Under the guidance, the Part D sponsor will be the primary administrator of the discount program. When a drug is dispensed to a Part D beneficiary at the pharmacy and the claim is adjudicated, the Part D sponsor will determine (because, as CMS explains, it is the only entity that is able to determine) whether the beneficiary is eligible for the discount, whether the drug was approved under an NDA or BLA and therefore subject to the discount, whether the claim is wholly or partially in the coverage gap, and the amount of the discount. For an eligible beneficiary, the Part D sponsor will inform the pharmacy at adjudication of the amount of the discount, and the pharmacy will provide the discount to the beneficiary at the point of sale. The Part D sponsor will subsequently reimburse the pharmacy for that amount. The Part D sponsor will also report the discount on the electronic prescription drug event ("PDE") record reported to CMS. Based on the PDE records, CMS’s contractor will determine the aggregate discount amount owed by each manufacturer to each Part D sponsor for each drug at either the NDC-9 or NDC-11 level (as determined by CMS), and will invoice manufacturers quarterly. Manufacturers must pay the Part D sponsors directly, and do so within 15 days, including amounts in dispute.

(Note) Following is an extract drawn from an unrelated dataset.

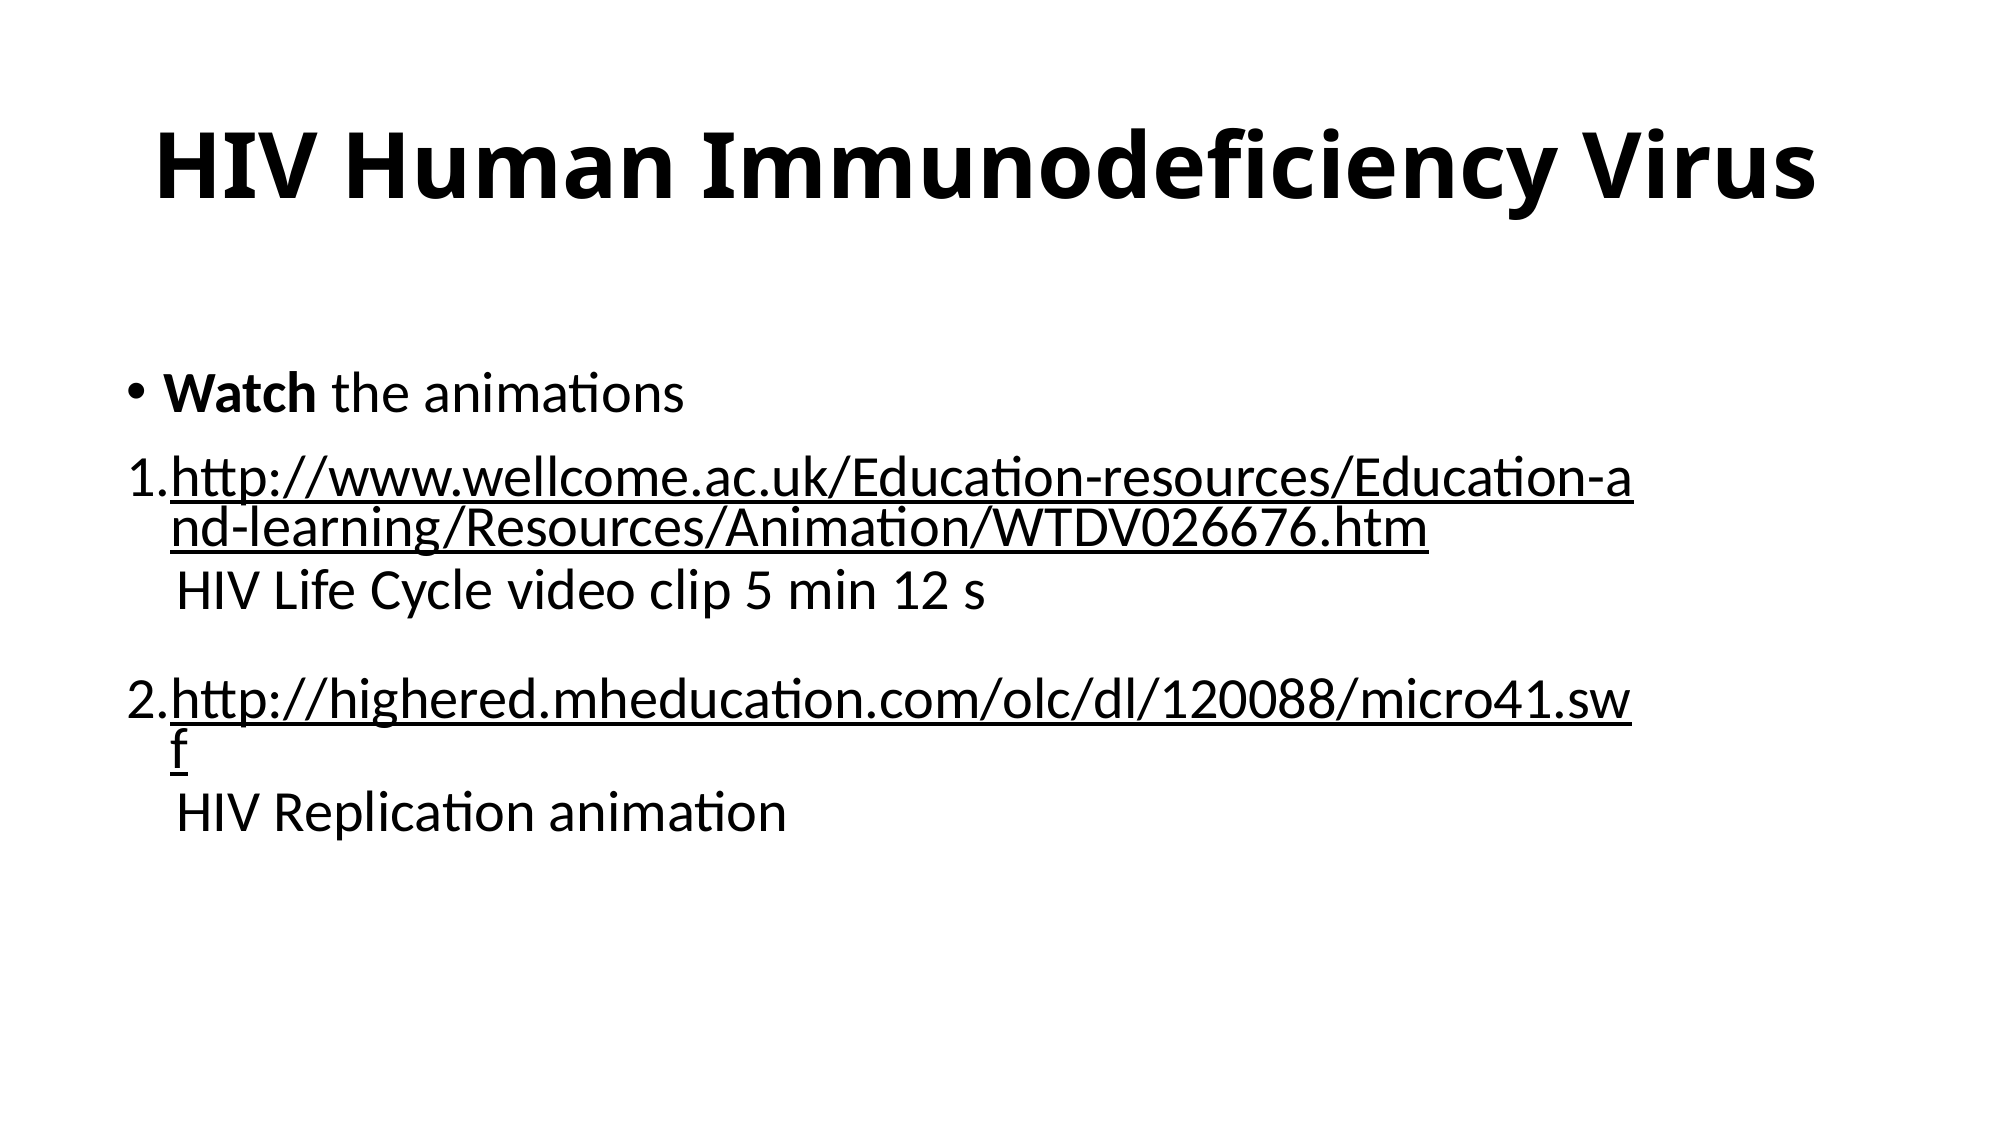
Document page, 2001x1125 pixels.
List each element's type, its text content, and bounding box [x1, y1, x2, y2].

list Watch the animations http://www.wellcome.ac.uk/Education-resources/Education-and-learning/Resources/Animation/WTDV026676.htm HIV Life Cycle video clip 5 min 12 s http://highered.mheducation.com/olc/dl/120088/micro41.swf HIV Replication animation [111, 354, 1650, 992]
title HIV Human Immunodeficiency Virus [137, 59, 1863, 278]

Presumably to ease the burden on Part D sponsors of having to reimburse pharmacies before receiving manufacturer payments, starting January 1, 2011, CMS will provide a monthly prospective payment to Part D sponsors for the manufacturer discounts that are expected to be provided to beneficiaries in the coverage gap during the month, based on projections in each Part D sponsor’s bid. At the end of the contract year, CMS will reconcile its monthly prospective payments to each Part D plan to the actual amount of discounts to each of the plan’s enrollees, which CMS will calculate based on the discount amounts reported in the PDE records. The draft guidance provides that the monthly prospective payments to Part D sponsors will be reduced by discount amounts invoiced to manufacturers, but it is unclear what prior month would be used to determine the amounts invoiced to manufacturers.
The statute requires manufacturers, absent extenuating circumstances, to have an agreement with HHS in effect by January 1, 2011 in order for their drugs to be covered under Part D. CMS has determined that extenuating circumstance exist because Part D sponsors have already submitted their formularies for 2011, and that CMS therefore must allow coverage of Part D drugs in 2011 regardless of manufacturer discount agreements.

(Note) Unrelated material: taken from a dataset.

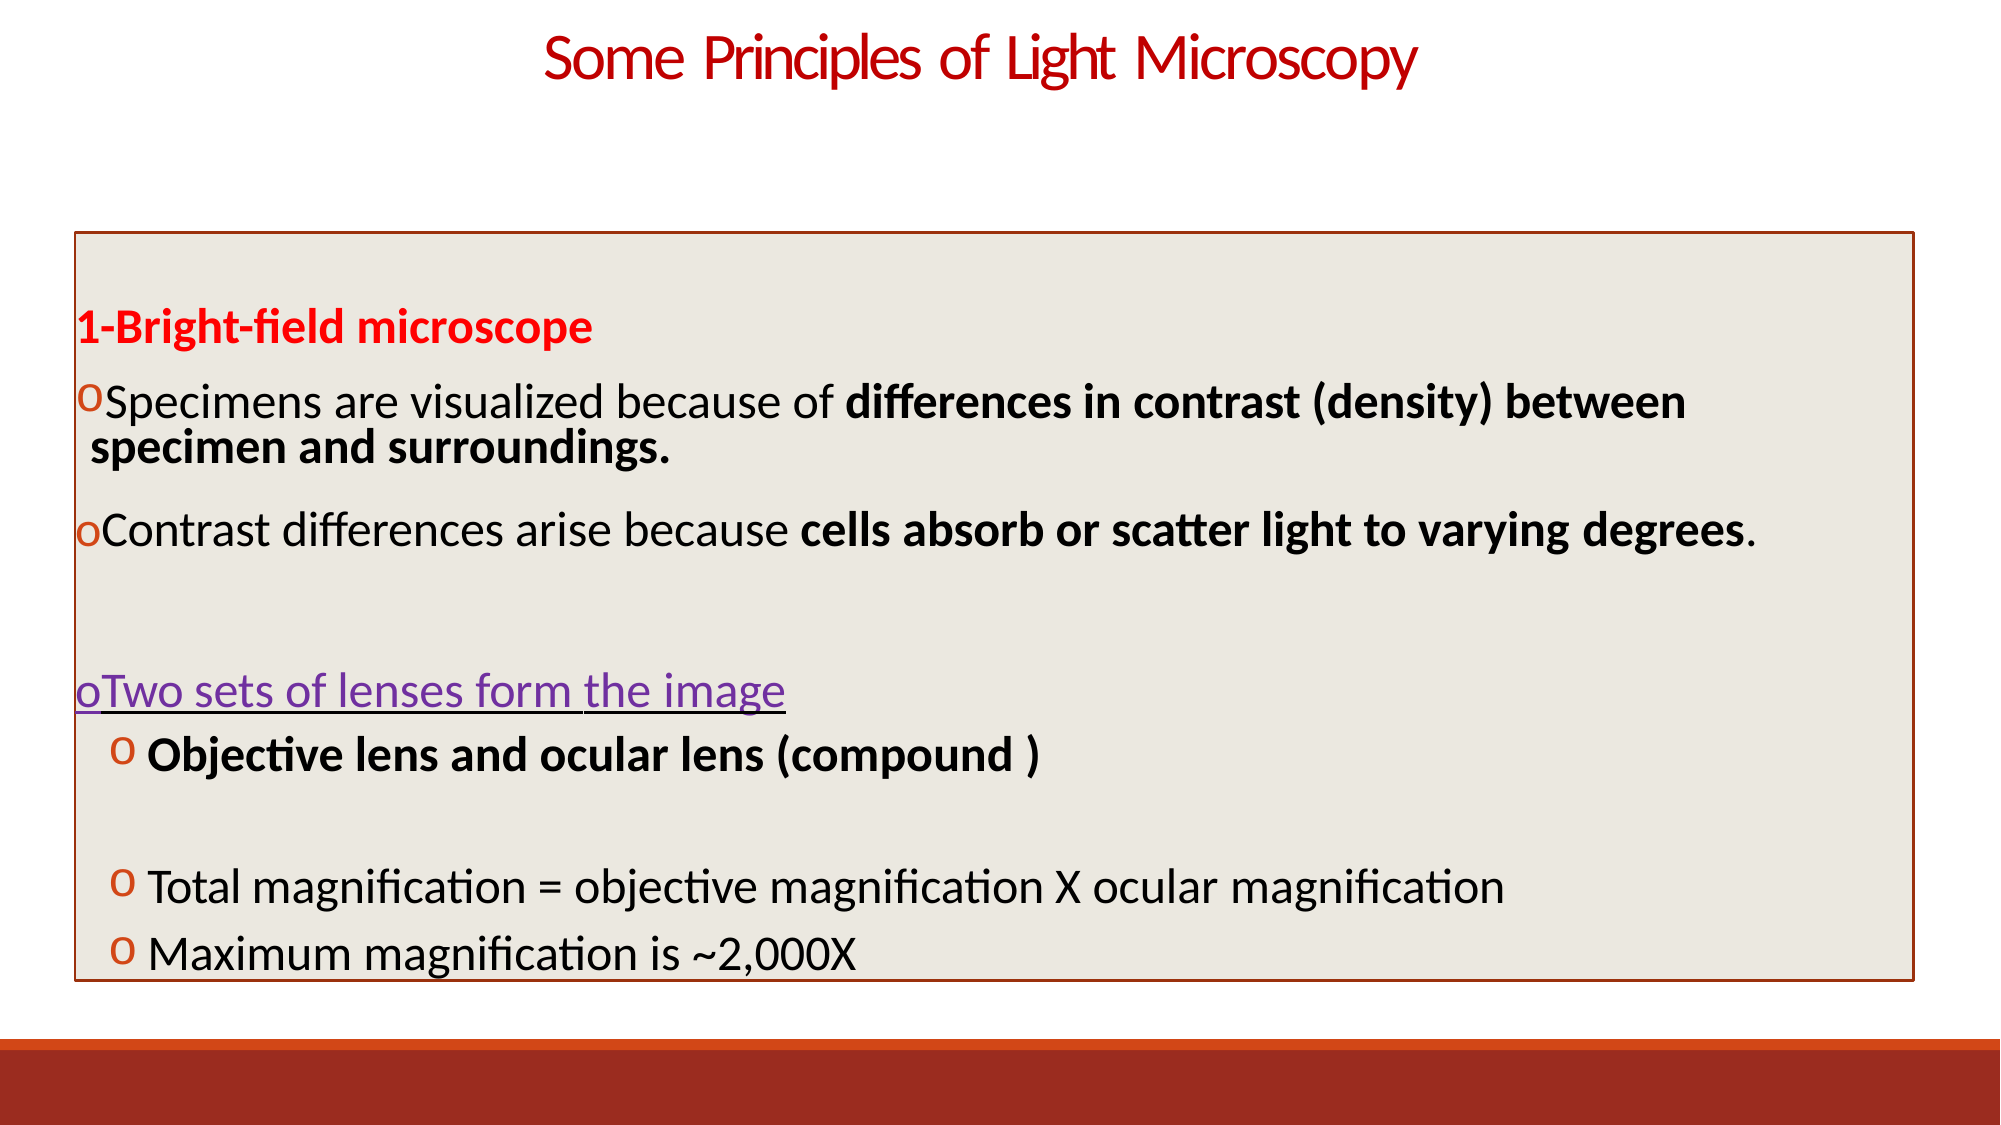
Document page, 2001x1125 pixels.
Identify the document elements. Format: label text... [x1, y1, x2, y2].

text_box 1-Bright-field microscope Specimens are visualized because of differences in contrast (density) between specimen and surroundings. oContrast differences arise because cells absorb or scatter light to varying degrees. oTwo sets of lenses form the image Objective lens and ocular lens (compound ) Total magnification = objective magnification X ocular magnification Maximum magnification is ~2,000X [74, 232, 1914, 981]
title Some Principles of Light Microscopy [527, 10, 1473, 201]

CMS solicits comments on the draft guidance, and specifically on the proposed approach for collecting manufacturer payments. Certain issues warrant comments. For example, although the guidance requires manufacturers to pay disputed amounts when invoiced (unlike the Medicaid Rebate program), it contains no procedures for manufacturers to dispute invoiced claims. Also, although CMS’s contractor would verify the accuracy of the discounts reported in PDE records, there is no provision for manufacturers or independent third parties to audit PDE records or CMS’s contractor’s calculations. The sheer administrative burden to manufacturers is also a concern. While manufacturers have adapted to paying Medicaid Rebates to 50 states, paying quarterly coverage gap discounts to hundreds of Part D plans in addition presents a new level of burden. Comments on the draft guidance must be received by close of business on May 14, 2010.